Shapes. Cut a strip of paper. Play with different numbers of folds to change the shape. You will need 3 folds for a triangle, 4 for a square, 5 for a pentagon and so on. Leave a tab at the end to glue this inside the shape.
Feet. Most of the objects you will create will need feet! This will turn your city can from 2D (flat) to 3D (upright). You can make slits along the bottom of your shape and glue them down onto a surface.
Fringe. To create a fringe, take a strip of paper and make lots of small cuts 2/3 way down the paper. You can also curl your fringe with a pencil to make grass or maybe a curly bridge.
Pleats. Play with with pleats, folding back and forth several times to create interesting structures such as bridges, stairs, abstract buildings or flowers.
Curls.

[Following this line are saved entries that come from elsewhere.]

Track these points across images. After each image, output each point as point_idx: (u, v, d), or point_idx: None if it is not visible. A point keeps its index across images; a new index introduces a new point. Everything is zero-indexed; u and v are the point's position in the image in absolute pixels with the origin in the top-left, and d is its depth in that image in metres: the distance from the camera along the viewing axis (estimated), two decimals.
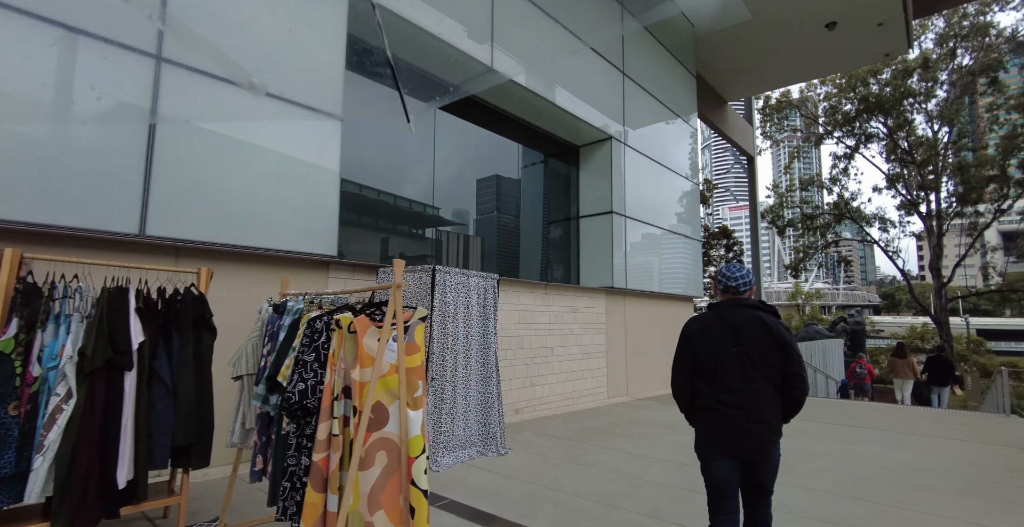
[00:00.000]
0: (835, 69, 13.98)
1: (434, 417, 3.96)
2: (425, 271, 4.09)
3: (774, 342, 2.09)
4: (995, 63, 23.59)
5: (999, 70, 23.93)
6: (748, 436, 2.09)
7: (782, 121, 29.64)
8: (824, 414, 6.96)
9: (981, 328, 44.12)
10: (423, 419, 2.07)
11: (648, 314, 9.24)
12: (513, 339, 6.36)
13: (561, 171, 8.66)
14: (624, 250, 8.36)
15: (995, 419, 6.97)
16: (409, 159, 6.46)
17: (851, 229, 30.00)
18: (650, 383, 9.05)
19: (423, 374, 2.11)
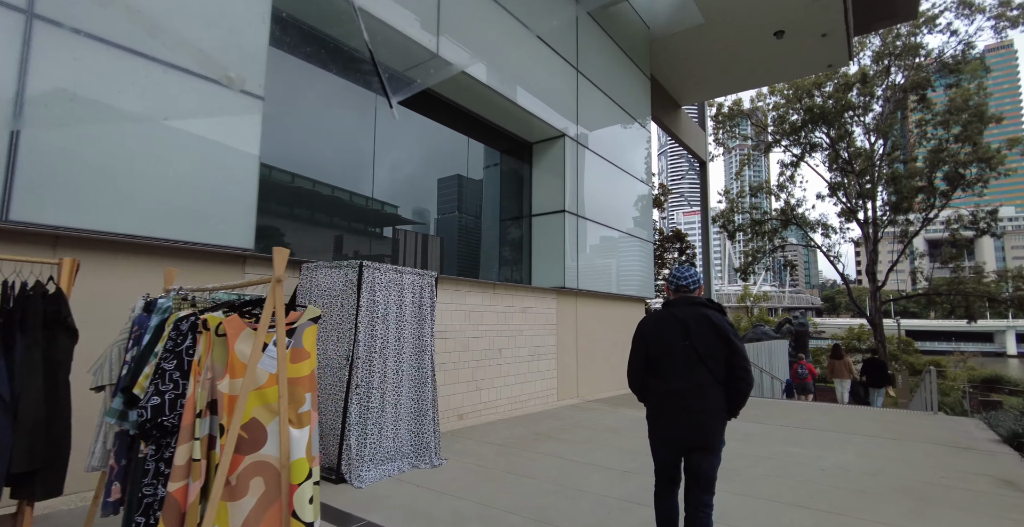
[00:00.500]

To create curls, take a strip of paper and tightly curl it around a pencil, then release it and fold the end to glue it down. Experiment with different sizes of paper or angles of curls to create buildings or spiral staircases.
Quilling. This is a paper rolling technique. Make a shape from a strip of paper; it can be anything - circle, square, a heart, etc. Take another strip of paper and roll it tightly. Insert it in the shape you made.
Spirals. These can be created by continuing to cut inside a shape. You can pull it out and stick each end to make it bigger and taller. Take a look at the last page of this resource for inspiration of different techniques.
Now, using the My Invention Idea resource, draw out your idea. Think about the shape, structure and patterns that you could include.